Minister of Interior
- In office 10 November 1999 – September 2001
- Monarch: Mohammed VI of Morocco
- Prime Minister: Abderrahmane Youssoufi
- Preceded by: Driss Basri
- Succeeded by: Driss Jettou

Personal details
- Born: June 18, 1948 (age 77) Oulad Amrane, Taounate Province, Morocco
- Profession: Politician

= Ahmed Midaoui =

Ahmed El Midaoui (أحمد الميداوي) was President of the Moroccan Court of Audit until his replacement and Minister of the Interior between 10 November 1999 and 7 November 2002, being in the office during the Perejil Island crisis in 2002.

== Early life ==
Midaoui was born on June 18, 1948, in Oulad Amrane. He received a state doctorate in law.

== Career ==

Ahmed El Midaoui was a financial inspector in 1971, in 1974 he was a state financial controller with several companies and public establishments, then head of the industrial and agro-industrial activities department. He became a consultant on public enterprises and public finance to several international organizations.

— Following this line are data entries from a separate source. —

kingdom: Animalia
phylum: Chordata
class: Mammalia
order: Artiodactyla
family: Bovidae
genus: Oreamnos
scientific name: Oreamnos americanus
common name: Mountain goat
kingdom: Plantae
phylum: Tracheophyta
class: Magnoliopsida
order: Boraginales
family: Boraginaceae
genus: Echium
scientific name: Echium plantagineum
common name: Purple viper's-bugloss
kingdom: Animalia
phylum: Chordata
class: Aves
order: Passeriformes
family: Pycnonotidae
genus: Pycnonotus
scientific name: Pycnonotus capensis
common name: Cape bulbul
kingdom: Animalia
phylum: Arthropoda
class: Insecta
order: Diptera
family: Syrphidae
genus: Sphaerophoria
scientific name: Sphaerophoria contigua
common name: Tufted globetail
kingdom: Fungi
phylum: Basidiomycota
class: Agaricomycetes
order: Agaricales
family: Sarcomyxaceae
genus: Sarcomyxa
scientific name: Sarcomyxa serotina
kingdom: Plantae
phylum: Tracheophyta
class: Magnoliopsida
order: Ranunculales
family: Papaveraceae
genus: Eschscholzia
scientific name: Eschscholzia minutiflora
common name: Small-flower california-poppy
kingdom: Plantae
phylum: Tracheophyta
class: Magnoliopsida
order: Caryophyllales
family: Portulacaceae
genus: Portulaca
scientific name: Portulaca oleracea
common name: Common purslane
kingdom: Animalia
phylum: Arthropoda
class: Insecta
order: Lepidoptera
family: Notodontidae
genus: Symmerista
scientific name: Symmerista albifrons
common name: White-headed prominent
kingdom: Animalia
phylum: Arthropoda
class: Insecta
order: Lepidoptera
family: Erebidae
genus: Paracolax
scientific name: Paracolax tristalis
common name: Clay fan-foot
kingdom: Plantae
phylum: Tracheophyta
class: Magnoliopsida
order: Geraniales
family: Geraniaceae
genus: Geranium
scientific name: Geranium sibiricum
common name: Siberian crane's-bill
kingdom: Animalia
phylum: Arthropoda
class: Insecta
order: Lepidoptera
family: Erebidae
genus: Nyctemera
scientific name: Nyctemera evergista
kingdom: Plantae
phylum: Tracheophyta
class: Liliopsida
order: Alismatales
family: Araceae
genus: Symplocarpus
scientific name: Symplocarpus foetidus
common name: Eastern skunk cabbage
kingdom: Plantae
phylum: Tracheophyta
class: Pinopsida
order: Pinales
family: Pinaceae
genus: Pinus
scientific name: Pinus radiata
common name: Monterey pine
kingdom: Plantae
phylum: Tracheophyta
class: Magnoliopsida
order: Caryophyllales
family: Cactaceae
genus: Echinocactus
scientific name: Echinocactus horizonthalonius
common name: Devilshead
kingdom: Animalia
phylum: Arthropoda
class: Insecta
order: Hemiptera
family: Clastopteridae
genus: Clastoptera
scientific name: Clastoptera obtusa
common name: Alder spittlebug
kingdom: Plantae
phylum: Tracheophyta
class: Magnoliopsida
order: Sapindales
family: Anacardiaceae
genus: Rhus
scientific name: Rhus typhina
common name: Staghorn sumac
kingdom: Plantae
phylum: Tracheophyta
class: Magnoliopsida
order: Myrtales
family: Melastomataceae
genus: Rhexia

In 1980, he obtained a Doctor of State in Law from the University of Paris.

He was professor at the Faculty of Economics and Social Sciences of Rabat, at the National School of Public Administration and at the Executive Development School of the Ministry of the Interior in Kénitra. In 2002 he was lecturer at the Development Leaders Program at Harvard University in the United States of America. On the 16th he became governor of the prefecture of Mohammedia-Zenata. On the 20th he became governor of the Tangier. In 1993, he became Director General of Moroccan National Security. In November 1999, he was appointed Minister of the Interior in the Government Abderrahman el-Youssoufi until September 2001 when he was appointed adviser to King Mohammed VI. In February 2003, he was appointed First President of the Court of Auditors. He is also chairman of the French-speaking group and a speaker at the Symposium organized by the UN and the International Organization of Supreme Audit Institutions (INTOSAI) on the independence of supreme audit institutions. He was also President (2003–2004) and First Vice-President (since 2005) of the Executive Council of the (ARABOSAI). Since October 2004, he has been First Vice-President of the 18th Congress of INTOSAI. Elected by his peers at the international level, he is former President of the Association of Supreme Audit Institutions having in common the use of the French (AISCCUF), and Honorary President of this association. Chairman of the Institutional Capacity Building Committee as part of the implementation of the INTOSAI Strategic Plan 2005–2010.

== Works ==
- In 1981: Public Enterprises in Morocco and their participation in development.